Not sure if you have stills or rotation images, but if you have stills the ewald offset metadata are really essential for good scaling.

Let me know if this solves your problem. I'll leave this issue open and try to add some more info into the CLI help next week.

ElkeDeZitter commented 10 months ago

Hi @kmdalton ,

Thank you for the response and further explanation which is very helpful (how to get all metadata keys, difference between s1x and s1y vs XDET and YDET). Now careless runs fine with my stream file, which containing still images (thus I provided ewald_offset,angular_ewald_offset).

I haven't tested the case of multiple stream files.

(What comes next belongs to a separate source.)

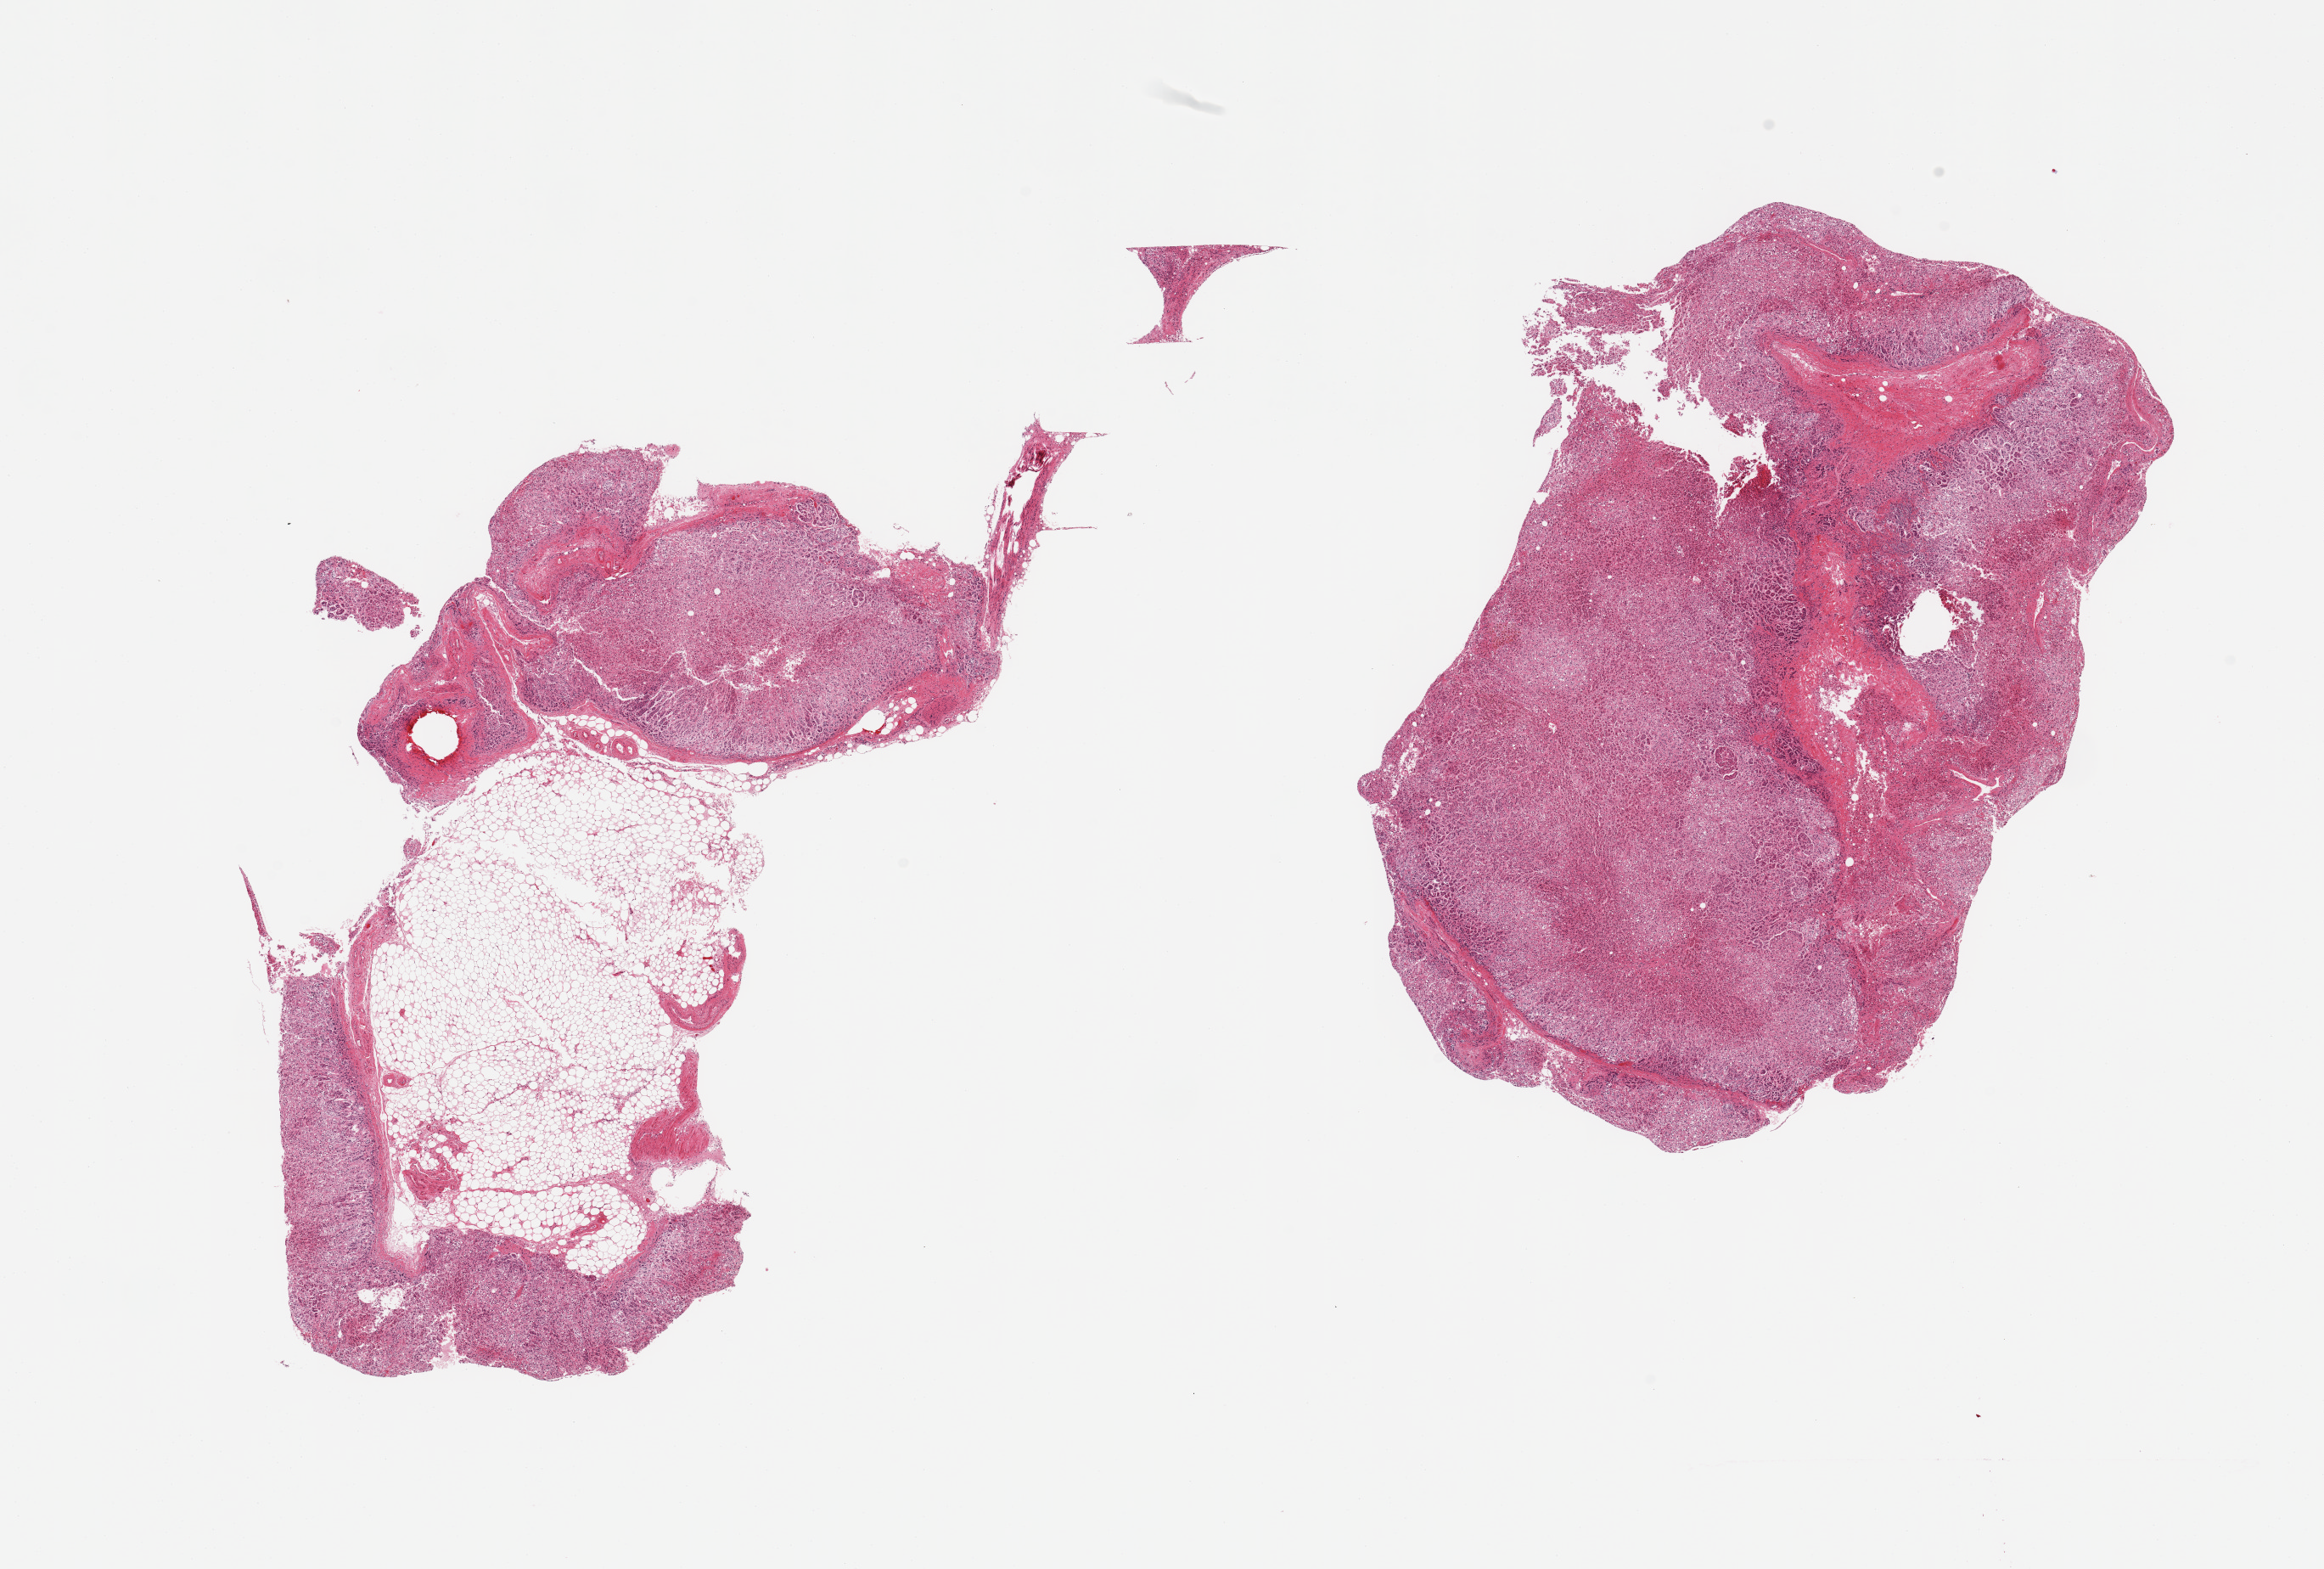
Whole-slide image, haematoxylin and eosin stain — a low-resolution overview of the entire scanned area, about 21.7 x 14.6 mm (from a 20x scan). PAXgene-fixed, paraffin-embedded tissue. Section of adrenal gland (target tissue). Tissue donor sample. Donor: female.
Pathologist's review note for this sample: 2 pieces: 1 with 50% external fat.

kmdalton commented 10 months ago

Great! Don't hesitate to reach out for tips. The best/worst thing about careless is that it has a lot of knobs you can tweak. Happy to offer some suggestions. For instance, we have found that using positional encoding on some of the metadata can help with merging serial synchrotron data. You can do this like:

--positional-encoding-keys="s1x,s1y" \
--positional-encoding-frequencies=5

This will add a lot of additional columns to the metadata behind the scenes. Because careless uses the width of the metadata matrix as the default for the width of the neural net layers, this can use a lot of memory if you don't pair it with the --mlp-width flag to override the default. For instance:


--positional-encoding-keys="s1x,s1y" \
--positional-encoding-frequencies=5 \
--mlp-width=10

10 is a pessimistic value. You can often get away with narrower nets if you're memory limited.